YOUR ASSIGNMENT
Each line of the records that holds the word "lines" should be copied out.

[Stored data]
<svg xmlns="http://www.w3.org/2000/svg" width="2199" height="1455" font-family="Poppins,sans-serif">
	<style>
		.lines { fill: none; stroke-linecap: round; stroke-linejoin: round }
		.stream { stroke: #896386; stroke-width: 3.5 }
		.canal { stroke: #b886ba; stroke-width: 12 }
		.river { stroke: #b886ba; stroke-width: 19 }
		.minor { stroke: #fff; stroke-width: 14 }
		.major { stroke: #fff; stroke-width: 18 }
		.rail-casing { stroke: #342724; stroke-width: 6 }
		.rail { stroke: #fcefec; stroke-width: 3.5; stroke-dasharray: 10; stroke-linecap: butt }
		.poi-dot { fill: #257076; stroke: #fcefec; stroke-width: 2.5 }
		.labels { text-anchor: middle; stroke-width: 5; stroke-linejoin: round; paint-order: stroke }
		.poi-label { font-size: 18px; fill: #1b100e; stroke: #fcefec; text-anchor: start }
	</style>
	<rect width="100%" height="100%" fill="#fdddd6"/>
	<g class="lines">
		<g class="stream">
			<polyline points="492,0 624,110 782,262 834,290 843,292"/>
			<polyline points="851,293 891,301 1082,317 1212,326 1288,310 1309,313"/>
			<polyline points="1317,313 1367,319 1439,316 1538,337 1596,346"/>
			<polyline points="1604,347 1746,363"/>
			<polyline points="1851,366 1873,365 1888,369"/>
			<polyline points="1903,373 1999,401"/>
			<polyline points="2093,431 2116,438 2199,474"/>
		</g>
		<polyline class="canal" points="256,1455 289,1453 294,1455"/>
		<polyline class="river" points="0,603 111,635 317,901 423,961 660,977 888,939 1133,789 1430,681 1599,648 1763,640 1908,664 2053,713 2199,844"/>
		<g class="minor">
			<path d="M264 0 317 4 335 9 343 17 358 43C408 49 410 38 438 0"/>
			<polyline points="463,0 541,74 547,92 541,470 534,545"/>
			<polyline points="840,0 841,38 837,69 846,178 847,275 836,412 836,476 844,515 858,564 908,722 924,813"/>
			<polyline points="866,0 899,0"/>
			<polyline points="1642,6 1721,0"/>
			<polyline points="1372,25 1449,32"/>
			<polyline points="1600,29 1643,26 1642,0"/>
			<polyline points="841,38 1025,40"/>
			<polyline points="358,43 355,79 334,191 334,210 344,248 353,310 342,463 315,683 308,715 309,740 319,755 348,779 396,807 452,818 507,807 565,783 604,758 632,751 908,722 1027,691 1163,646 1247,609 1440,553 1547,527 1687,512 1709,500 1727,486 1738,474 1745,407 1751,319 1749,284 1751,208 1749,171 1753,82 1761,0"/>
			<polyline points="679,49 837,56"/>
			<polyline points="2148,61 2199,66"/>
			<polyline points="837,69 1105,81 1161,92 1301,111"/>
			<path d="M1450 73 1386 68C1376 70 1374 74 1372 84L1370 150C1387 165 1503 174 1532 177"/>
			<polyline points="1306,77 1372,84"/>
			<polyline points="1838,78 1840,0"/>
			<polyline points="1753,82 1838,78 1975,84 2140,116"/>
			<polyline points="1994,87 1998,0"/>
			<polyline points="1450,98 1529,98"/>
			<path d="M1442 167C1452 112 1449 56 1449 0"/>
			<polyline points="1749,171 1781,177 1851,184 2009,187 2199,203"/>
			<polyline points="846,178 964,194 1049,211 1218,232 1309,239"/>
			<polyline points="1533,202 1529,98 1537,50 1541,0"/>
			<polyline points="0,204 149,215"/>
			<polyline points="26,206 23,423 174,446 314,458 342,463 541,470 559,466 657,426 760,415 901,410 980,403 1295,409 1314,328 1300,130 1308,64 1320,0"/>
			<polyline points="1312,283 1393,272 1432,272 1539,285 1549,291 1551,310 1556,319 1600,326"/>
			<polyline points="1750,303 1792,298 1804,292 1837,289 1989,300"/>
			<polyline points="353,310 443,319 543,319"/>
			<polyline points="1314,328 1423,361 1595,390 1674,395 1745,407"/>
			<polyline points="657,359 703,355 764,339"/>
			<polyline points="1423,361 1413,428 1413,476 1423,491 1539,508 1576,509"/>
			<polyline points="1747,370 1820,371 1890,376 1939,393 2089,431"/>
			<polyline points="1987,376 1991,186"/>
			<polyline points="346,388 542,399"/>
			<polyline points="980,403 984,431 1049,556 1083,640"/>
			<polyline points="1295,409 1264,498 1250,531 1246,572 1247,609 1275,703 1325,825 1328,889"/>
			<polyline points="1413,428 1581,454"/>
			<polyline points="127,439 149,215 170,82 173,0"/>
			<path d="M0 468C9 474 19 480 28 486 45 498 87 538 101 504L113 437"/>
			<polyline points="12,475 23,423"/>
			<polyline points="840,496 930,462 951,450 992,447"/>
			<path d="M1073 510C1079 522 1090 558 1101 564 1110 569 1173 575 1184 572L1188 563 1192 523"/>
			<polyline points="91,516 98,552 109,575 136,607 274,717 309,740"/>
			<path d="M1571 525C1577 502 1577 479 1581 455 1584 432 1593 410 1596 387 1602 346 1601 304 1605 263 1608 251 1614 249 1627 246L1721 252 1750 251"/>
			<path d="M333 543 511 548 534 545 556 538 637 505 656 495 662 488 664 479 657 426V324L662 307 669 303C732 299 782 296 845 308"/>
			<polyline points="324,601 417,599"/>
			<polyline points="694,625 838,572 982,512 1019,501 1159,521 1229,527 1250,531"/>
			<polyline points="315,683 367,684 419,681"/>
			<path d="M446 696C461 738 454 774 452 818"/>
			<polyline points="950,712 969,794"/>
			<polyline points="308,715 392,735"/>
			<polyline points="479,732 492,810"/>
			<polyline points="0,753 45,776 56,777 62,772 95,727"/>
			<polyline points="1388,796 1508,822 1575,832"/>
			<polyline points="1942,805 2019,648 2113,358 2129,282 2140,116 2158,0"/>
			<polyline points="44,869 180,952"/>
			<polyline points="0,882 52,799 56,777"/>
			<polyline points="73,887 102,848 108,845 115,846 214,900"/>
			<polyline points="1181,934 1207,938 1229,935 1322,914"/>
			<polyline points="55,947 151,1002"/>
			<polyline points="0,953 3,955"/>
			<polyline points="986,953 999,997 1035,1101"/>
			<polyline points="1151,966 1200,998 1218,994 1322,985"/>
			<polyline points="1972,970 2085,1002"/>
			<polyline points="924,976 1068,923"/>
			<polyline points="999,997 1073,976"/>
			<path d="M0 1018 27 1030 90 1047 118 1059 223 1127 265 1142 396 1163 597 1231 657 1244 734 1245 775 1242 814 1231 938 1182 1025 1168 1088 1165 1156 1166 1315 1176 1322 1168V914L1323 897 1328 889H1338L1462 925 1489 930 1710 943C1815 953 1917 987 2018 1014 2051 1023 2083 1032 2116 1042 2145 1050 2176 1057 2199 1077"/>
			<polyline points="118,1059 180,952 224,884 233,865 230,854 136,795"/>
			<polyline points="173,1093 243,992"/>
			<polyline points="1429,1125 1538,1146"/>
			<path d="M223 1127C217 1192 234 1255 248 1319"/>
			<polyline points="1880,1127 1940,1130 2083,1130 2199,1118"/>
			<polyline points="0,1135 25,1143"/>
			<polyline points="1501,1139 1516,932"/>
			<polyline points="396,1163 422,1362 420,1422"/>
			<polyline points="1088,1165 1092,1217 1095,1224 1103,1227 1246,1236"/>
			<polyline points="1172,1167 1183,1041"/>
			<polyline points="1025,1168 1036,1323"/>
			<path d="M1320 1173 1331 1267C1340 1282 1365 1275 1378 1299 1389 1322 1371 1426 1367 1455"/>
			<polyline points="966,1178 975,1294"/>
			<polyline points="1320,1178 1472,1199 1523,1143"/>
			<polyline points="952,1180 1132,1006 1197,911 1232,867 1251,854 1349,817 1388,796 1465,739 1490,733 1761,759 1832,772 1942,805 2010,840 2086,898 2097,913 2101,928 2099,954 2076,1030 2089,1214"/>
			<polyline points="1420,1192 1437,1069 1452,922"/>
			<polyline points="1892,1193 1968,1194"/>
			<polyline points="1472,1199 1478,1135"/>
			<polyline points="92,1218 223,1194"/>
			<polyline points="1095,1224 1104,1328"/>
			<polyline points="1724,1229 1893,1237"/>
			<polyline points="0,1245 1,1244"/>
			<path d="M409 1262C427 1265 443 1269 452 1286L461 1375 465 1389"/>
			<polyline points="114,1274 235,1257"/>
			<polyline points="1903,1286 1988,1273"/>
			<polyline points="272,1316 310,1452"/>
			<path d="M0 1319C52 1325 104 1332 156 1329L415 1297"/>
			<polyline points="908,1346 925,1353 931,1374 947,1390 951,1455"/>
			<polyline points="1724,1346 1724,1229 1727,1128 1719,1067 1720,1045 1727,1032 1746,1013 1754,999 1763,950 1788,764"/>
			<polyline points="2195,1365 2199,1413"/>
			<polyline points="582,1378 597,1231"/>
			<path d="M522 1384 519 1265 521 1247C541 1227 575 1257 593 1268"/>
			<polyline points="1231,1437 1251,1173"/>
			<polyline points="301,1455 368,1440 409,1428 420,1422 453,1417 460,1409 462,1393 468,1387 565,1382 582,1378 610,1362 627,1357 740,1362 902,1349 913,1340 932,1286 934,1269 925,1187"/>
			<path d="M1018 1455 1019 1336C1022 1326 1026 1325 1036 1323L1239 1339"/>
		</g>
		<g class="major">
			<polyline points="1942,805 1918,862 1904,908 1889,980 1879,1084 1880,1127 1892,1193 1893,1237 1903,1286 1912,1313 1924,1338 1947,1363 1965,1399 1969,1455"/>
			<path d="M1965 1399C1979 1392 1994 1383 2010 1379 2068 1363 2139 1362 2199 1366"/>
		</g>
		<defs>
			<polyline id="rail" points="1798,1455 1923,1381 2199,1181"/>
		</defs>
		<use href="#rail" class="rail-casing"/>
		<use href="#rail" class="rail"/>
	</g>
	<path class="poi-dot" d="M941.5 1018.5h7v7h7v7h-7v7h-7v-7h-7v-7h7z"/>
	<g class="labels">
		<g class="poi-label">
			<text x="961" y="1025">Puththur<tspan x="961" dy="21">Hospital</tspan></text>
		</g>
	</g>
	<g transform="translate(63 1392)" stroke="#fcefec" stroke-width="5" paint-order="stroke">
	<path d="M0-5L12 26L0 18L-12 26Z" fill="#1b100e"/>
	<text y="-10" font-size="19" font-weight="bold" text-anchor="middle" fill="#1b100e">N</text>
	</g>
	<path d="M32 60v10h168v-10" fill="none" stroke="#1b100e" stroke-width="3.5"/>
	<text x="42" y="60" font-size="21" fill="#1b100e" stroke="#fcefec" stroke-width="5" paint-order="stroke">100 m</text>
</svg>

SOLUTION TO THIS EXERCISE
		.lines { fill: none; stroke-linecap: round; stroke-linejoin: round }
	<g class="lines">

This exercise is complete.